/ch-ds-rfs

Replicated filesystem using distributed mutual exclusion algorithm

Primary LanguageShellGNU General Public License v2.0GPL-2.0

ch-ds-rfs

Build Status

General Information

This package contains source code for the application that implements the Ricart-Agrawala's algorithm [2] for distributed mutual exclusion with the optimization suggested by Roucairol-Carvalho [1]. Also the client sends data to the designated servers (indicated during the execution of the program).

The source code is POSIX compliant and uses the standard C99 data types.

The application is aptly named "rfs", short for replicated file system.

Building

  1. % git clone https://github.com/corehacker/projects.git
  2. Navigate to distributed-algorithms/ch-rfs. % cd distributed-algorithms/ch-rfs
  3. Issue make command after issuing make clean. % ./configure % make clean % make After successful execution of the above commands, the executable "ch-rfs" will be created in ch-rfs directory.
  4. Copy the aplication to the desired directoty. % cp ch-rfs

Execution

  1. Requirements: a. Current implementation supports execution of algorithm for arbitrary number of nodes. But there is a cap put up so that total number os nodes does not exceed 50. Although, changing a few macros will enable the application to support more nodes. b. All the nodes should reachable by each other and all firewall for incoming connections for the ports that will be used (refer below) should be disabled. c. The application accepts only DNS host names.

  2. Application Usage: Usage: ./ch-rfs []

    Parameter Details: <Total Nodes, Range: 2 - 10> - Mandatory <Node Index, Range: 0 - 9; 0th index will mapped to leader.> - Mandatory <0 - Will act as a client, 1 - Will act as server> - Mandatory <Listen Port Range Start (> 15000 Preferred)> - Mandatory <Leader Host Name (Host Name of Node 0)> - Mandatory <Unit Time, in milliseconds. This will be used internally by algorithm for various waits conditions> - Mandatory <Console Logging, 1 - Enable, 0 - Disable> - Mandatory [<Port No For Internal Use (Defaults to 19000)>] - Optional. But required if bind fails for the internal port

  3. Example: a. Catch hold of 10 machines named machine1-machine10. (10 nodes) b. Navigate to the directory where the "ch-rfs" executable is located. Copy the executable to each of the machines. Recompilation may be necessary for each of the machine. c. Starting from machine1, execute the following commands, one on each node, in sequence. (This sequence is not necessary, but to make the executions simpler.). Here machine1 will be used as the leader node. Also 100ms will be used for unit time. Also nodes 0, 1 and 2 are acting as the server, which is being specified by the fourth command line argument. % ./ch-rfs 10 0 1 37001 machine1 100 0 % ./ch-rfs 10 1 1 37001 machine2 100 0 % ./ch-rfs 10 2 1 37001 machine3 100 0 % ./ch-rfs 10 3 0 37001 machine4 100 0 % ./ch-rfs 10 4 0 37001 machine5 100 0 % ./ch-rfs 10 5 0 37001 machine6 100 0 % ./ch-rfs 10 6 0 37001 machine7 100 0 % ./ch-rfs 10 7 0 37001 machine8 100 0 % ./ch-rfs 10 8 0 37001 machine9 100 0 % ./ch-rfs 10 9 0 37001 machine10 100 0 d. Wait till all the nodes enter and exit the critical section 40 times. At the end of 40 executions, a summary of all the executions and statistics will be printed on the console of the leader (machine1). e. In case of any node going down (crash/network failure) please restart the application as described in c above.

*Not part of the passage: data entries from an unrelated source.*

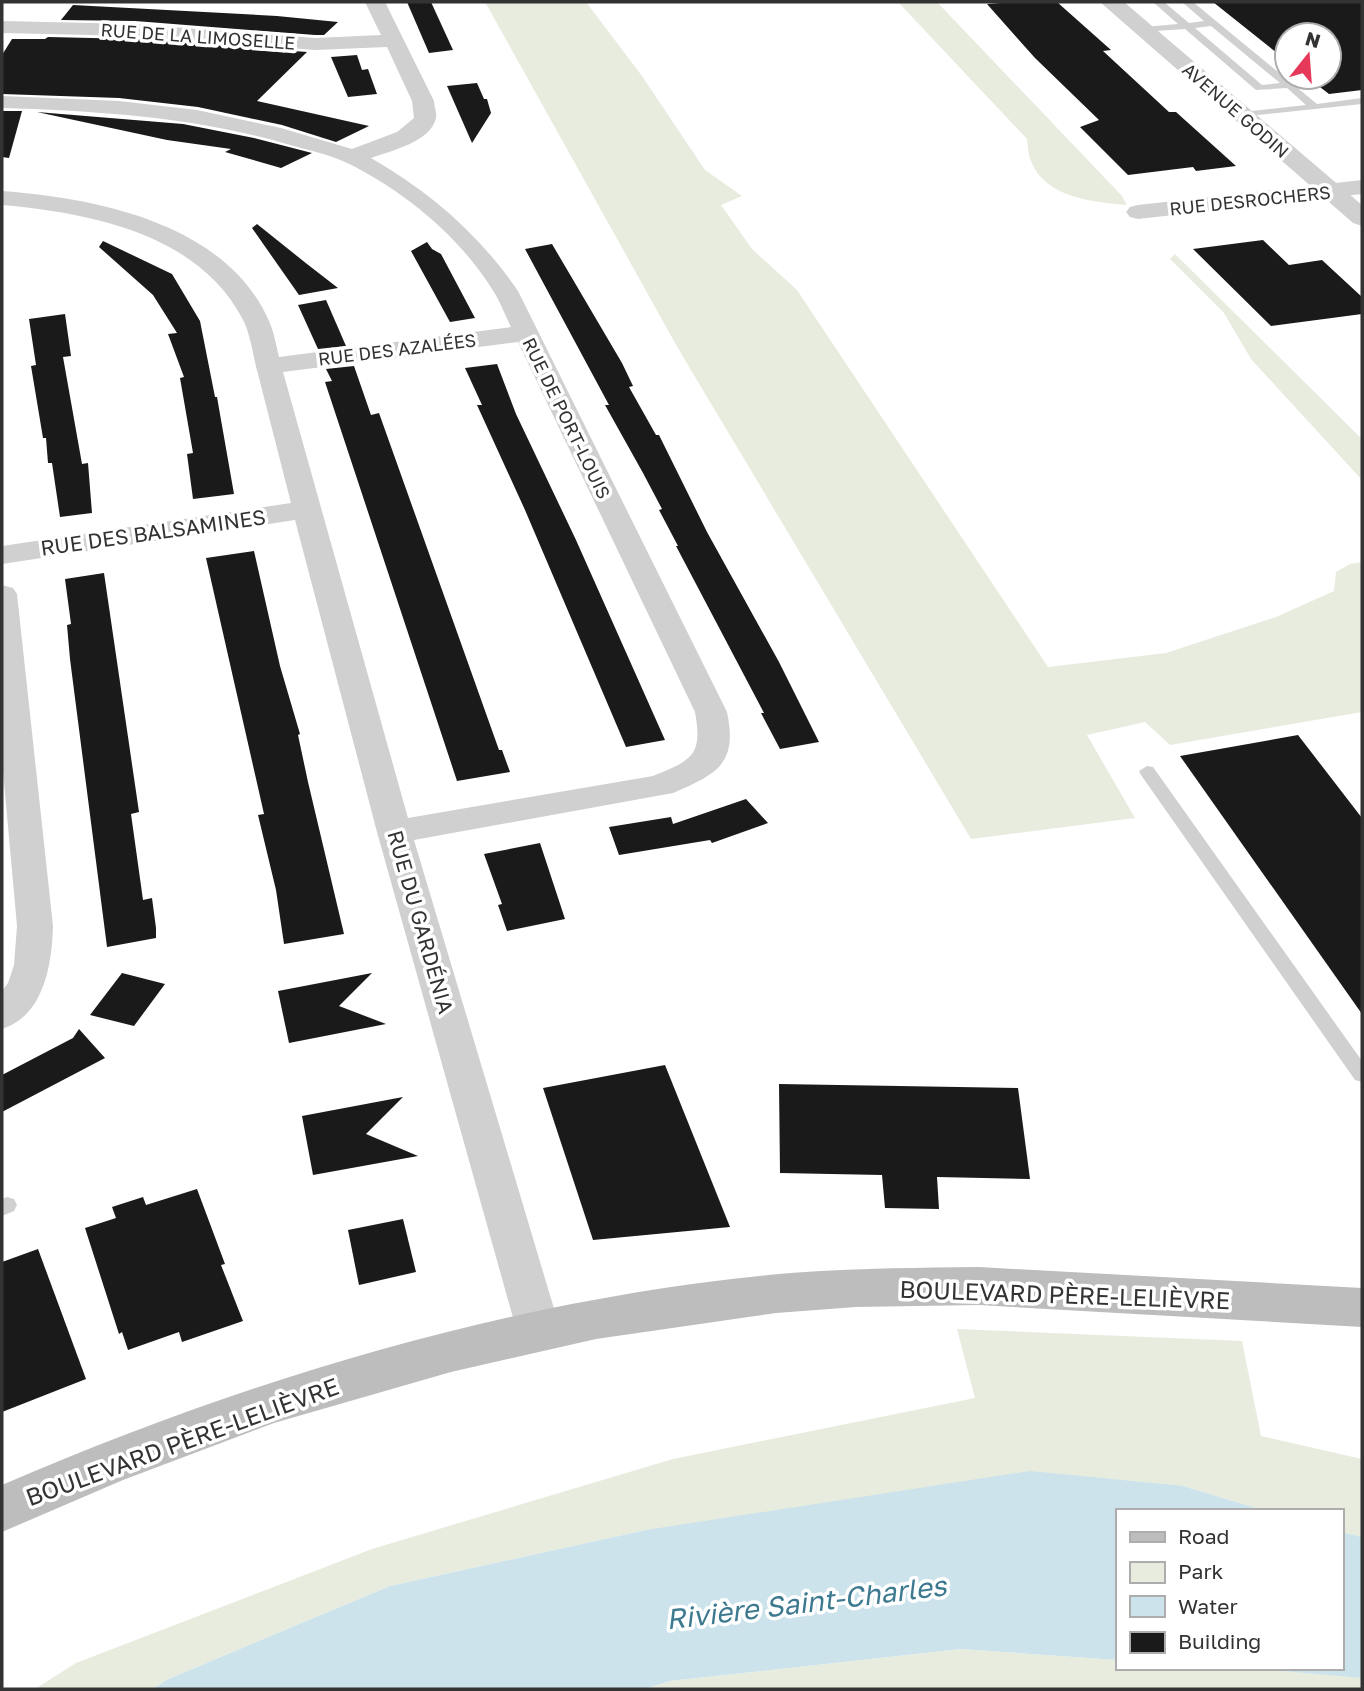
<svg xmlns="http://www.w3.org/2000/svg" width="1364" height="1691" font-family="'Golos Text',sans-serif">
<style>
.green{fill:#e7ecdf}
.water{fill:#cce3ec}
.building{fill:#1a1a1a}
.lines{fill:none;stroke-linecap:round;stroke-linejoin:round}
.service{fill:#d0d0d0;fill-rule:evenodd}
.minor{fill:#d0d0d0;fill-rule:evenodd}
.tertiary{fill:#d0d0d0;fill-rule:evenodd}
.secondary{fill:#bdbdbd;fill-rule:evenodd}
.labels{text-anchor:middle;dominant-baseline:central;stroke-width:7;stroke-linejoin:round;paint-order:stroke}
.far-street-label{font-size:18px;fill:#333;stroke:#fff}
.street-label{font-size:21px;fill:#333;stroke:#fff}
.near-street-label{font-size:24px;fill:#333;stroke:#fff}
.near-water-label{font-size:28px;font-style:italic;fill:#3d7a90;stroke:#fff}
</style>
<rect width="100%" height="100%" fill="#fff"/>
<g class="green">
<polygon points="485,2 586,2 642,76 705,170 742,196 721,205 752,249 797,290 1048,667 1166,653 1276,617 1334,591 1336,572 1350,564 1362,562 1362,712 1170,745 1145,722 1087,735 1135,818 971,839 679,350"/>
<path d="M898,2h39l185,194 5,9c-34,-3 -82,-7 -96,-44 -3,-6 -3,-15 -4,-22z"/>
<polygon points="1175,254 1362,439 1362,480 1251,359 1224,313 1170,259"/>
<polygon points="957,1329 1242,1341 1261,1436 1362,1459 1362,1537 1341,1532 1341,1511 1266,1511 1183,1486 646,1530 390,1586 166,1680 153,1689 35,1689 76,1663 372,1549 673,1459 975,1398"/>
<path d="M961,1649l156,11v8c82,0 164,0 245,10v11h-717l25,-8z"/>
</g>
<g class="water">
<polygon points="1030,1471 1183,1486 1266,1511 1117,1511 1117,1660 961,1649 670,1681 645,1689 153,1689 166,1680 390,1586 646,1530"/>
<polygon points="1341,1532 1362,1537 1362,1678 1246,1668 1341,1668"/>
</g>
<g class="building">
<polygon points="407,2 431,2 453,50 429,53"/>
<polygon points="1014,2 1057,2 1111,50 1103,51 1169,112 1176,112 1236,166 1196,171 1193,167 1128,175 1080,127 1099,120 1035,58 987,4"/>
<polygon points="1213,2 1362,2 1362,90 1329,94 1307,77 1329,77 1329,35 1287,35 1287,61"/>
<polygon points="73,5 277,16 338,22 324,35 315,35 135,21 61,20"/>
<polygon points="48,37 135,39 307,52 257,101 369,126 336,142 282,125 198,107 119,98 2,94 2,55 12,39 45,39"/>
<polygon points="357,55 362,70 368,69 377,94 348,97 331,57"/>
<polygon points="477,83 484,99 487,99 491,113 472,143 447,86"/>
<polygon points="2,111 22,111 9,158 2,157"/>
<polygon points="37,112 183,124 254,138 312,153 281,168 225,152 231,149 167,140"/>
<polygon points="257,224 307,264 338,288 299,295 252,228"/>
<polygon points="1263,240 1289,265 1322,260 1362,297 1362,314 1271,326 1193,249"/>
<polygon points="103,241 172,274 200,321 215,397 217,397 234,494 193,499 187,454 193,453 180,378 184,377 168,334 177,333 153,295 99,247"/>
<polygon points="427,242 432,249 441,254 475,318 450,322 411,251"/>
<polygon points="552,244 622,363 633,386 629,387 656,435 659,435 707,532 779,662 819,742 780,749 761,713 764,713 676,546 678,546 659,510 662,509 643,473 605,405 609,405 525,249"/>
<polygon points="326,300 346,346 318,349 298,305"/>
<polygon points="65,314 71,356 63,357 82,464 88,463 92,513 60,517 52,463 48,463 46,438 43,438 31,366 36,365 29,319"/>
<polygon points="497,364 516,414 576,540 665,740 626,747 525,510 477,405 482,405 465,368"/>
<polygon points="354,366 371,415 379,413 499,750 502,750 510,772 457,781 325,382 332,381 326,369"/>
<polygon points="254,551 280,666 300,734 298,735 308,782 344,934 284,944 276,890 258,815 264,814 206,558"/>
<polygon points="104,573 139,812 131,814 143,900 152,898 156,928 156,938 107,947 70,659 67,625 71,624 65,579"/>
<polygon points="1298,735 1362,818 1362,1014 1180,756"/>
<polygon points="746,799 768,823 712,843 710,840 619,855 609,827 671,817 673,824"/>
<polygon points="540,843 565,919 507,931 498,905 502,904 484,854"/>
<polygon points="122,973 165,984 134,1026 90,1015"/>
<polygon points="372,973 339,1006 386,1024 289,1043 278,991"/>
<polygon points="79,1029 105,1058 2,1112 2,1075 73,1038"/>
<polygon points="665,1065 730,1227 593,1240 543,1088"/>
<polygon points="779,1084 1018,1088 1030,1179 937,1177 939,1209 885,1208 882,1175 780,1173"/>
<polygon points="403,1097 366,1134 418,1156 313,1175 302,1116"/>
<polygon points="197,1189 225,1264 221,1265 243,1321 182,1342 179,1332 128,1350 122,1332 119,1334 85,1228 116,1218 112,1207 143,1197 146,1205"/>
<polygon points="403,1219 416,1272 359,1285 348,1230"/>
<polygon points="38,1249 86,1379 2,1412 2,1262"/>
</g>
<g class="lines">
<g class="service">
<path d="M1153,2h11l25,21 15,-2 -22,-19h11l124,102 45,-6v6l-124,13v-4l4,-1 64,-7 -19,-17 -31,2 -71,-61 -45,3 -1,-2 5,-3 34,-3zM1211,26l69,57 -18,2 -67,-57z"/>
<polygon points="1147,766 1153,767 1362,1061 1362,1082 1355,1080 1141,775 1139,771"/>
<polygon points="7,1197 14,1199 17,1205 14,1211 2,1216 2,1199"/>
</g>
<g class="minor">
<path d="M365,2h20l49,99c0,5 3,12 2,17 -5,24 -46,33 -65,40 59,34 108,76 147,133l209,421c11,52 -10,62 -54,81l-259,47 147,492 -6,13 -16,5 -16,-5 -6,-13 -140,-500 -82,-312 -293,44v-18l289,-43c-11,-43 -22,-86 -33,-129 -5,-17 -7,-40 -16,-56 -45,-85 -153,-105 -240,-113v-14c94,7 224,32 267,130 5,11 7,24 10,36l232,-30c-6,-12 -11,-26 -19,-38 -33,-53 -90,-100 -147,-127 -17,-8 -37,-12 -55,-17 -94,-28 -191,-34 -288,-37v-12l117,5 78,9 84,18 71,21 45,-17 17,-14 -2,-17 -25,-54 -72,3 -180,-14 -133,-3v-12l133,3 180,14 66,-3zM518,342l177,370c8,44 -3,48 -42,64l-245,42 -125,-446z"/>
<polygon points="1362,180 1362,194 1138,219 1130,217 1126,212 1130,207 1138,205"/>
<path d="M2,585l11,3 4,6 36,332c-1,38 -9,90 -51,103v-38l6,-8 6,-18 3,-39 -15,-166z"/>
</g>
<polygon class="tertiary" points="1100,2 1124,2 1362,205 1362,226 1353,223"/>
<path class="secondary" d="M979,1267l383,21v39l-383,-22 -123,2 -80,6 -180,26 -145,33 -177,51 -151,57 -121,52v-47c246,-106 509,-186 777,-211 66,-6 133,-6 200,-7z"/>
</g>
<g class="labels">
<g class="far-street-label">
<text transform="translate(198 36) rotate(4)">RUE DE LA LIMOSELLE</text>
<text transform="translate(1236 110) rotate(41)">AVENUE GODIN</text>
<text transform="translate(1250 200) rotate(-6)">RUE DESROCHERS</text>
<text transform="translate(397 349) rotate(-7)">RUE DES AZALÉES</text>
<text transform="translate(567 418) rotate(64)">RUE DE PORT-LOUIS</text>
</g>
<g class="street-label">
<text transform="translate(153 532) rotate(-8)">RUE DES BALSAMINES</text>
<text transform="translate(421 922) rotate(74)">RUE DU GARDÉNIA</text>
</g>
<g class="near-street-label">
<text transform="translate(1065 1294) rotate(2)">BOULEVARD PÈRE-LELIÈVRE</text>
<text transform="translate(182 1441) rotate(-20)">BOULEVARD PÈRE-LELIÈVRE</text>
</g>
<g class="near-water-label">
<text transform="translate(806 1602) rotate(-7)">Rivière Saint-Charles</text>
</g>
</g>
<rect width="1364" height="1691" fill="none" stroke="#333333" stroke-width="7"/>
<rect x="1116" y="1509" width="228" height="161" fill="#ffffff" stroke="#adadad" stroke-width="2"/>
<rect x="1130" y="1532" width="35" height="10" fill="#bdbdbd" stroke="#adadad" stroke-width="2"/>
<text x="1178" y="1544" font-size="21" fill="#333333">Road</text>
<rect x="1130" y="1562" width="35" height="21" fill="#e7ecdf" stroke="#adadad" stroke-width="2"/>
<text x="1178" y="1579" font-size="21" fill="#333333">Park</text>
<rect x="1130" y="1596" width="35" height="21" fill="#cce3ec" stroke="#adadad" stroke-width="2"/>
<text x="1178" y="1614" font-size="21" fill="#333333">Water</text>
<rect x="1130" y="1632" width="35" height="21" fill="#1a1a1a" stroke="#adadad" stroke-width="2"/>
<text x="1178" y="1649" font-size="21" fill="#333333">Building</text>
<g transform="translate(1308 56) rotate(17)"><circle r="33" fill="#ffffff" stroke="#adadad" stroke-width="2"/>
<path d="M0-5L12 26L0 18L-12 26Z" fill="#e63959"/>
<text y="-10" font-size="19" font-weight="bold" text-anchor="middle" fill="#333333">N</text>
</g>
</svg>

  4. Data Verification a. Each server node writes a file as follows: dimutex_server_data__.txt a. The leader node which is also acting as a server will check for the consistency of all the files written by different servers. This is done by executing the "diff" command using the "system" system call. This is feasable due to the fact that when we execute on the machine1-10 machines, the NFS mounted home folder of the user is visible to all the servers.

  5. Miscellaneous a. The program has been check for memory leaks and found to be none in the "happy path" case, i.e., when the algorithm executes and finishes till the end.

Known Issues

  1. During the execution of the algorithm, if any of the nodes goes down due to a crash or network error, the error cases are not handles in the other nodes. Meaning, the socket/task clean-up parts of the code will not be executed, which will lead to memory leaks.

Copyright

Copyright Sandeep Prakash (c), 2012 Sandeep Prakash - 123sandy@gmail.com

References

[1] O.S.F. Carvalho and G. Roucairol. On Mutual Exclusion in Computer Networks (Technical Correspondence). Communications of the ACM, February 1983.

[2] G. Ricart and A. K. Agrawala. An Optimal Algorithm for Mutual Exclusion in Computer Networks. Communications of the ACM, 24(1):9{17, January 1981.